**DATASET RECORDS:**
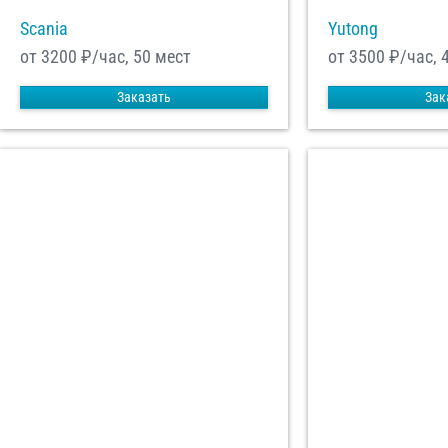
Scania
Yutong
от 3200
₽/час, 50 мест
от 3500
₽/час, 
Заказать
Зак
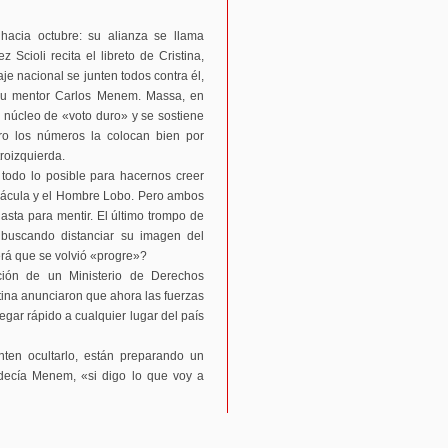
 hacia octubre: su alianza se llama
cioli recita el libreto de Cristina,
je nacional se junten todos contra él,
 su mentor Carlos Menem. Massa, en
to núcleo de «voto duro» y se sostiene
ero los números la colocan bien por
roizquierda.
 todo lo posible para hacernos creer
Drácula y el Hombre Lobo. Pero ambos
asta para mentir. El último trompo de
K buscando distanciar su imagen del
erá que se volvió «progre»?
ción de un Ministerio de Derechos
na anunciaron que ahora las fuerzas
egar rápido a cualquier lugar del país
ten ocultarlo, están preparando un
decía Menem, «si digo lo que voy a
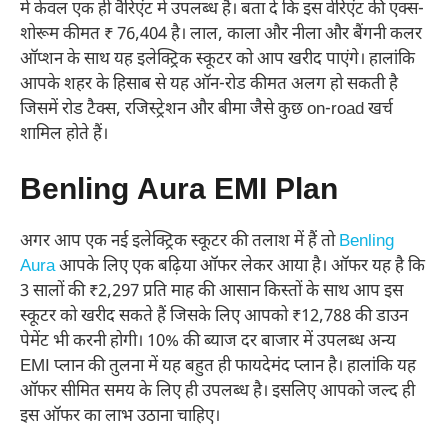
में केवल एक ही वैरिएंट में उपलब्ध है। बता दें कि इस वेरिएंट की एक्स-
शोरूम कीमत ₹ 76,404 है। लाल, काला और नीला और बैंगनी कलर
ऑप्शन के साथ यह इलेक्ट्रिक स्कूटर को आप खरीद पाएंगे। हालांकि
आपके शहर के हिसाब से यह ऑन-रोड कीमत अलग हो सकती है
जिसमें रोड टैक्स, रजिस्ट्रेशन और बीमा जैसे कुछ on-road खर्च
शामिल होते हैं।
Benling Aura EMI Plan
अगर आप एक नई इलेक्ट्रिक स्कूटर की तलाश में हैं तो
Benling
Aura
आपके लिए एक बढ़िया ऑफर लेकर आया है। ऑफर यह है कि
3 सालों की ₹2,297 प्रति माह की आसान किस्तों के साथ आप इस
स्कूटर को खरीद सकते हैं जिसके लिए आपको ₹12,788 की डाउन
पेमेंट भी करनी होगी। 10% की ब्याज दर बाजार में उपलब्ध अन्य
EMI प्लान की तुलना में यह बहुत ही फायदेमंद प्लान है। हालांकि यह
ऑफर सीमित समय के लिए ही उपलब्ध है। इसलिए आपको जल्द ही
इस ऑफर का लाभ उठाना चाहिए।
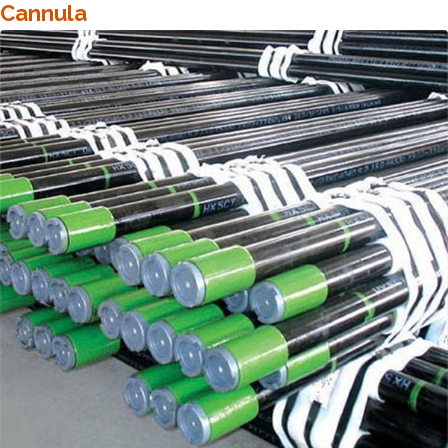
Cannula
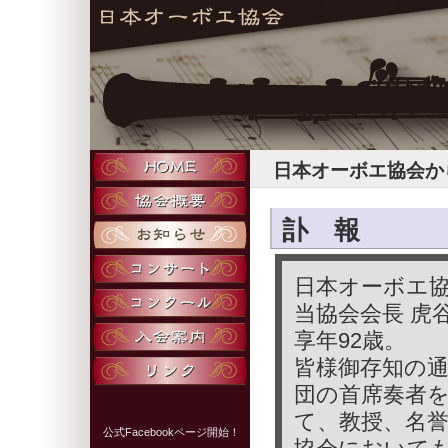
日本オーボエ協会か
訃 報
日本オーボエ協
当協会会長 虎
享年92歳。
皆様御存知の
団の首席奏者
て、教授、名誉
公式
Facebookページ
開始！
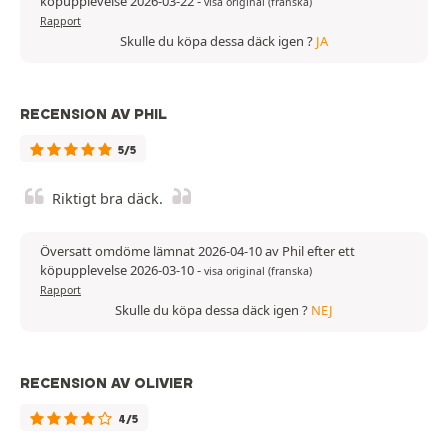
köpupplevelse 2026-03-22
-
visa original (franska)
Rapport
Skulle du köpa dessa däck igen ?
JA
RECENSION AV PHIL
5/5
Riktigt bra däck.
Översatt omdöme lämnat 2026-04-10 av Phil efter ett
köpupplevelse 2026-03-10
-
visa original (franska)
Rapport
Skulle du köpa dessa däck igen ?
NEJ
RECENSION AV OLIVIER
4/5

**TO-DO ITEM:**
Reproduce every line of text in the material above, word for word and in the same order, without the picture markers.

**RESPONSE TO THE EXERCISE:**
Scania
Yutong
от 3200
₽/час, 50 мест
от 3500
₽/час, 
Заказать
Зак
 hacia octubre: su alianza se llama
cioli recita el libreto de Cristina,
je nacional se junten todos contra él,
 su mentor Carlos Menem. Massa, en
to núcleo de «voto duro» y se sostiene
ero los números la colocan bien por
roizquierda.
 todo lo posible para hacernos creer
Drácula y el Hombre Lobo. Pero ambos
asta para mentir. El último trompo de
K buscando distanciar su imagen del
erá que se volvió «progre»?
ción de un Ministerio de Derechos
na anunciaron que ahora las fuerzas
egar rápido a cualquier lugar del país
ten ocultarlo, están preparando un
decía Menem, «si digo lo que voy a
में केवल एक ही वैरिएंट में उपलब्ध है। बता दें कि इस वेरिएंट की एक्स-
शोरूम कीमत ₹ 76,404 है। लाल, काला और नीला और बैंगनी कलर
ऑप्शन के साथ यह इलेक्ट्रिक स्कूटर को आप खरीद पाएंगे। हालांकि
आपके शहर के हिसाब से यह ऑन-रोड कीमत अलग हो सकती है
जिसमें रोड टैक्स, रजिस्ट्रेशन और बीमा जैसे कुछ on-road खर्च
शामिल होते हैं।
Benling Aura EMI Plan
अगर आप एक नई इलेक्ट्रिक स्कूटर की तलाश में हैं तो
Benling
Aura
आपके लिए एक बढ़िया ऑफर लेकर आया है। ऑफर यह है कि
3 सालों की ₹2,297 प्रति माह की आसान किस्तों के साथ आप इस
स्कूटर को खरीद सकते हैं जिसके लिए आपको ₹12,788 की डाउन
पेमेंट भी करनी होगी। 10% की ब्याज दर बाजार में उपलब्ध अन्य
EMI प्लान की तुलना में यह बहुत ही फायदेमंद प्लान है। हालांकि यह
ऑफर सीमित समय के लिए ही उपलब्ध है। इसलिए आपको जल्द ही
इस ऑफर का लाभ उठाना चाहिए।
Cannula
日本オーボエ協会か
訃 報
日本オーボエ協
当協会会長 虎
享年92歳。
皆様御存知の
団の首席奏者
て、教授、名誉
公式
Facebookページ
開始！
köpupplevelse 2026-03-22
-
visa original (franska)
Rapport
Skulle du köpa dessa däck igen ?
JA
RECENSION AV PHIL
5/5
Riktigt bra däck.
Översatt omdöme lämnat 2026-04-10 av Phil efter ett
köpupplevelse 2026-03-10
-
visa original (franska)
Rapport
Skulle du köpa dessa däck igen ?
NEJ
RECENSION AV OLIVIER
4/5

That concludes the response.